Sunday, March 20, 2011

March 20th

Tomorrow I go in to get the lab work done, to find out if I ovulated this month or not. I hardly felt the clomid at all, unless this time around it contributed to my general feeling of euphoria, but I pretty much blame that on jogging while listening to Pink Floyd's "Learning to Fly."

Speaking of music, last night I was driving home from dropping Keith off at a poker game. I was exhausted, my eyes were gritty, the road was dark, indistinct. All the music on the radio was crap. I started switching through the channels.

Suddenly, boom, I heard the liquid notes of a jazz guitar came dropping right out of the sky, like fat, warm drops of rain before the storm. They ran right into my skin, all the synapses in my brain flowered open. My spine sank into the seat. Oh, it was delicious.

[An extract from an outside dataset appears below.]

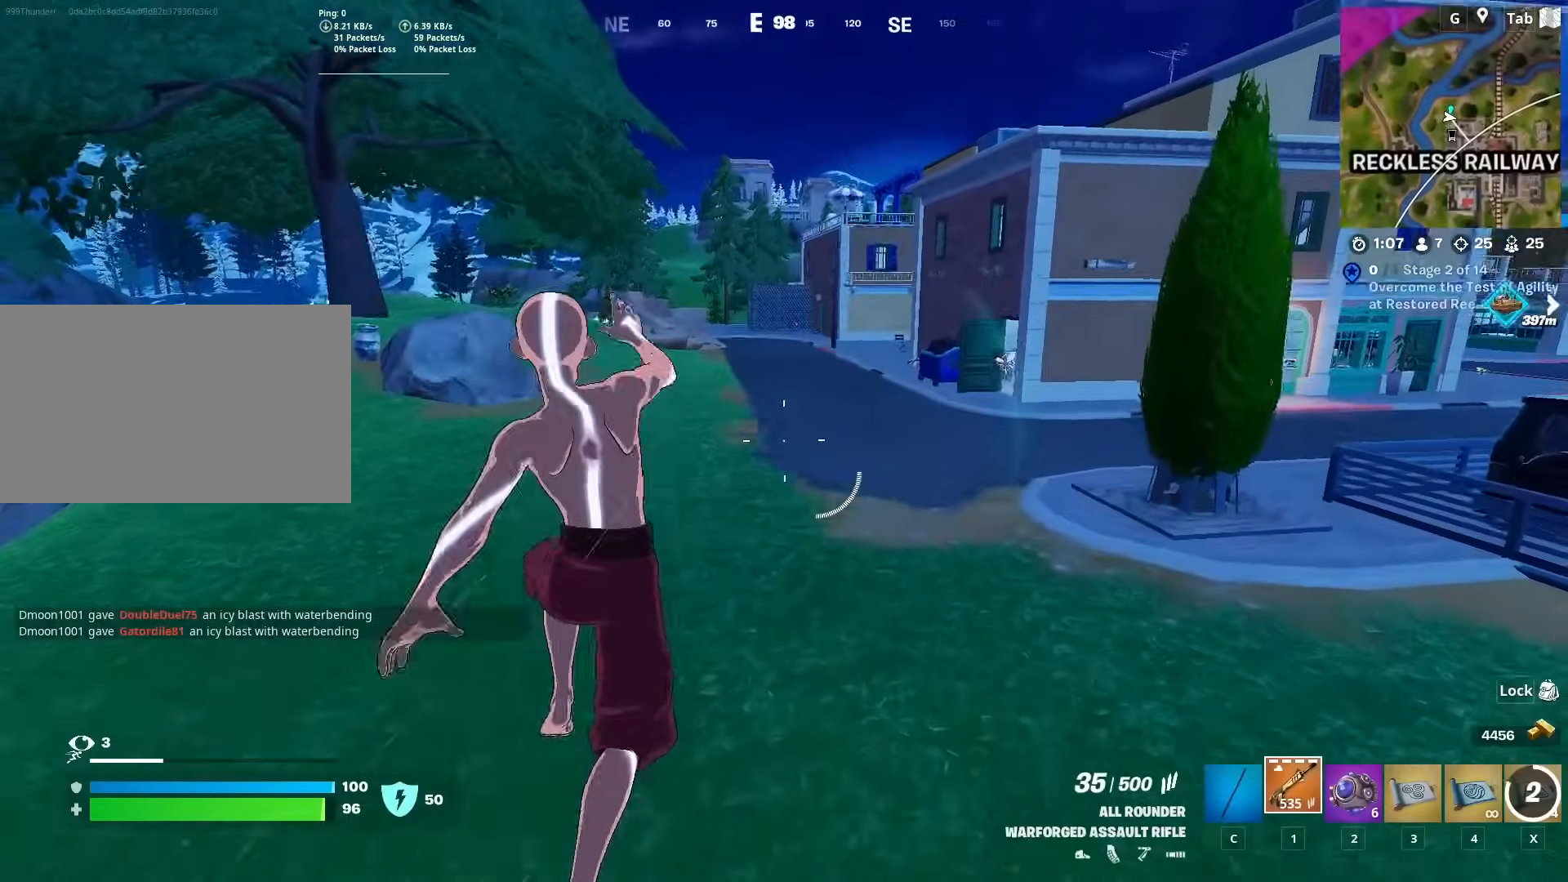
{"keys": ["shift", "w"], "mouse": [], "mouse_move": "right", "events": [[451, "d", "up"], [451, "shift", "down"]]}
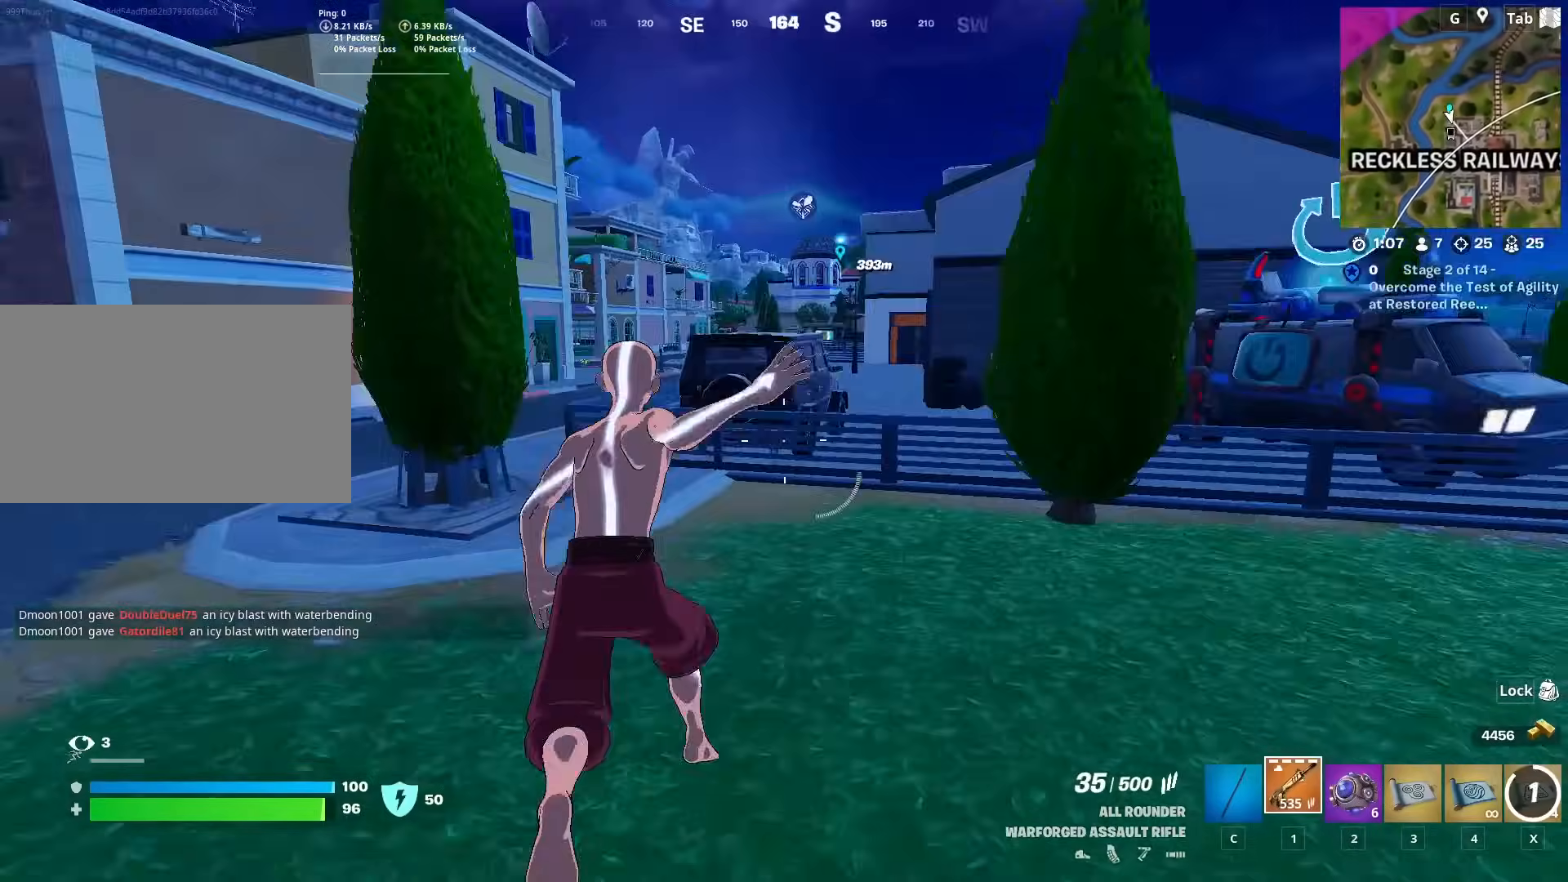
{"keys": ["space", "w"], "mouse": [], "mouse_move": "still", "events": [[367, "shift", "up"], [367, "space", "down"]]}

I wasn't exhausted anymore, I was supple and loose- I was cool, cool blue and flowing up through the night. I was reminded that somewhere out there, in the dark, there existed the cities, and people lived there and were intelligent and sophisticated and went to dim coffee joints and listened to live jazz until late into the morning before dragging themselves into the office the next morning. They're the sort of people who still smoke and can make engaging conversation about Russian literature and the early blues movement.

I'm not one of them, not even close. I'll never be and that's ok by me. But boy, was I glad to be reminded of them, I hope they live forever.

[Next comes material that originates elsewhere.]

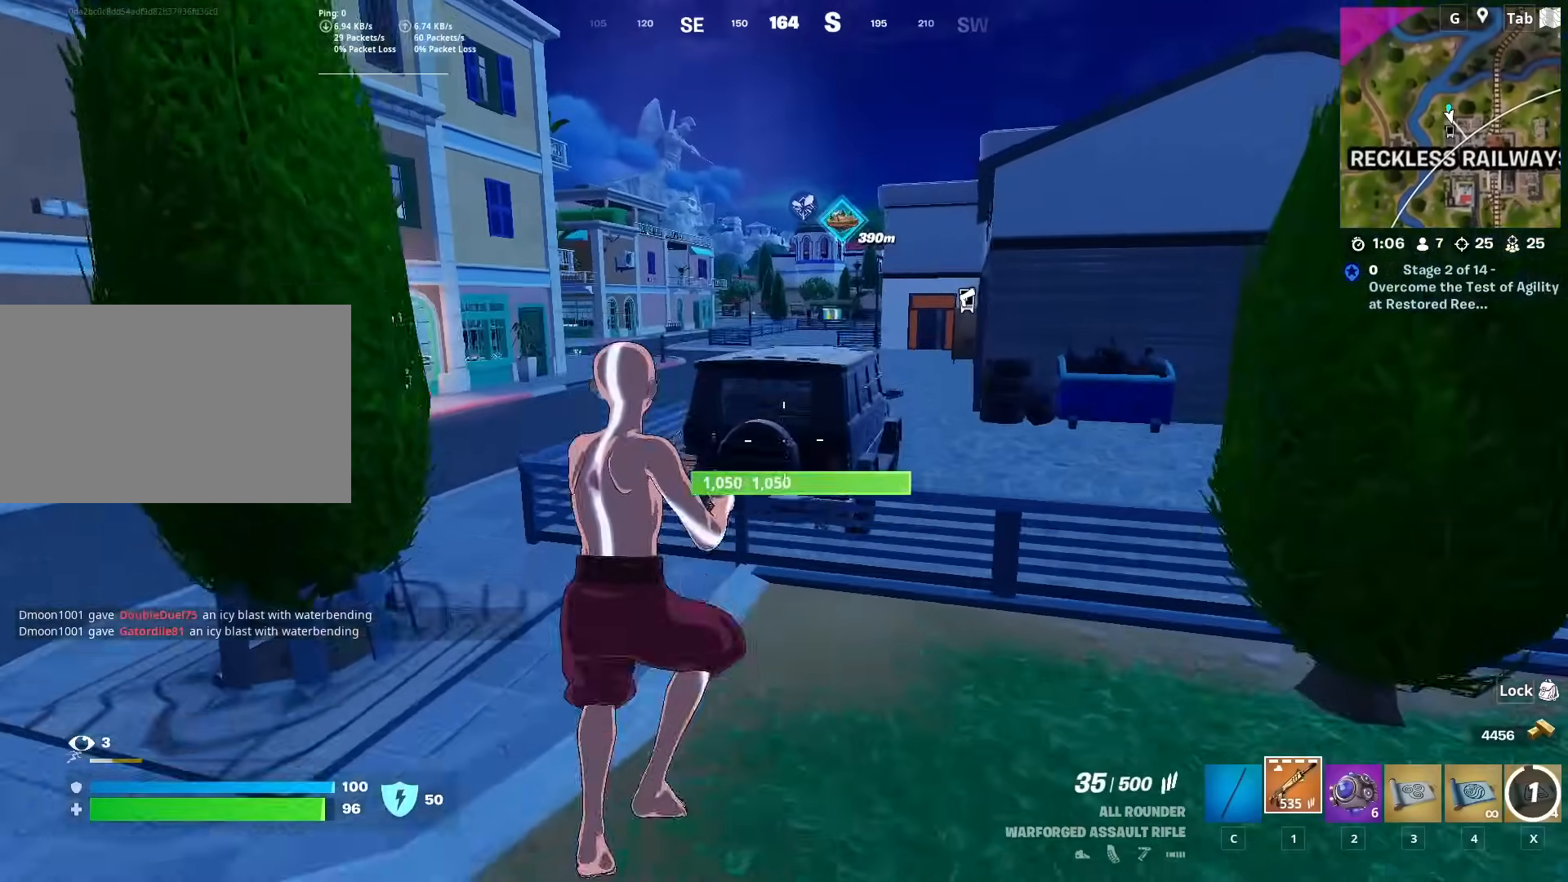
{"keys": ["w"], "mouse": [], "mouse_move": "down-right", "events": [[151, "space", "up"], [301, "c", "down"], [434, "c", "up"]]}
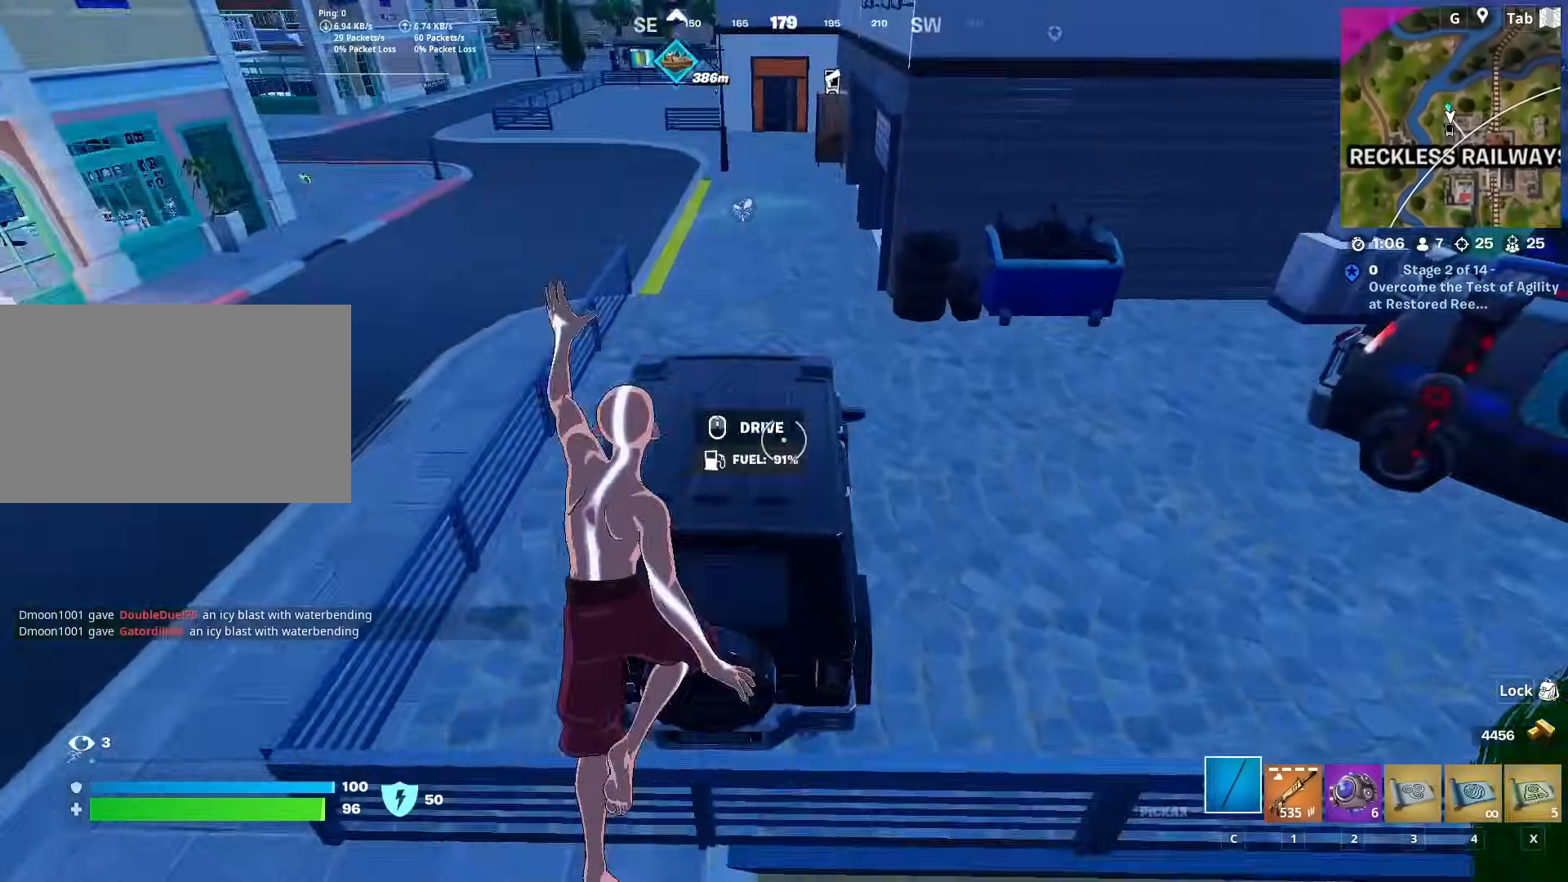
{"keys": ["w"], "mouse": [], "mouse_move": "still", "events": [[33, "mouse_wheel", "down"], [133, "mouse_wheel", "up"]]}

Last night I decided, around four thirty, to read through my entire story. I normally don't, it takes too much time, I usually work on it within a radius of five pages or so. But I was curious.

Three and a half hours later I was twenty pages from the current, unraveled end where I have left the story hanging, loose, raw. During that time, I'd been collected string after string of thoughts and themes and ideas from earlier in the story and was drawing them up with me, up through the story, so it was like I held in my head a whole warp of thoughts that ran off into the dark.

That was the moment when Keith said, "Honey, so and so's having a poker party."

My sweet lord. That was not a good moment. All my thoughts broke, like a spider web that's been broken and the loose, gossamer threads just wave aimlessly, fall, light through the air, disconnected.

Because I love my husband immensely and it's just a story after all and he hadn't gone to a poker game in a long while, I put it all away and drove him there.

And now I don't remember anymore where the frick I was going with all those thoughts. But I did get a lot of editing done, in the process of reading the whole thing, so it wasn't a complete loss.